As with other CNS acting drugs bupropion may affect ability to perform tasks that require judgement or motor and cognitive skills. Budeprion has also been reported to cause dizziness and lightheadedness. Patients should therefore exercise caution before driving or use of machinery until they are reasonably certain Budeprion does not adversely affect their performance.
Posology
Use in Adults
It is recommended that treatment is started while the patient is still smoking and a "target stop date" set within the first two weeks of treatment with Budeprion, preferably in the second week.
The initial dose is 150mg to be taken daily for six days, increasing on day seven to 150mg twice daily.
There should be an interval of at least 8 hours between successive doses.
The maximum single dose must not exceed 150mg and the maximum total daily dose must not exceed 300mg.
Insomnia is a very common adverse event which can be reduced by avoiding bedtime doses of Budeprion (provided there is at least 8 hours between doses).
Paediatric population
Use in patients under 18 years of age is not recommended as the safety and efficacy of Budeprion tablets have not been evaluated in these patients.
Older people
Budeprion should be used with caution in older people. Greater sensitivity in some older individuals cannot be ruled out. The recommended dose in older people is 150mg once a day.

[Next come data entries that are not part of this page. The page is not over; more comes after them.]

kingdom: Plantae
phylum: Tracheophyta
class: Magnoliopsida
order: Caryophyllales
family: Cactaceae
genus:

Patients with hepatic impairment
Budeprion should be used with caution in patients with hepatic impairment. Because of increased variability in the pharmacokinetics in patients with mild to moderate impairment the recommended dose in these patients is 150mg once a day.
Patients with renal impairment
Budeprion should be used with caution in patients with renal insufficiency. The recommended dose in these patients is 150mg once a day.
Method of administration
Budeprion should be used in accordance with smoking cessation guidelines.
Prescribers should assess the patient's motivation to quit. Smoking cessation therapies are more likely to succeed in those patients whom are motivated to quit and have motivational support.
Patients should be treated for 7-9 weeks. If at seven weeks no effect is seen, treatment should be discontinued.
Budeprion tablets should be swallowed whole. The tablets should not be cut, crushed or chewed as this may lead to an increased risk of adverse effects including seizures.
Budeprion can be taken with or without food.
Discontinuing therapy
Although discontinuation reactions are not expected with Budeprion, a tapering-off period may be considered.
No special requirements for disposal.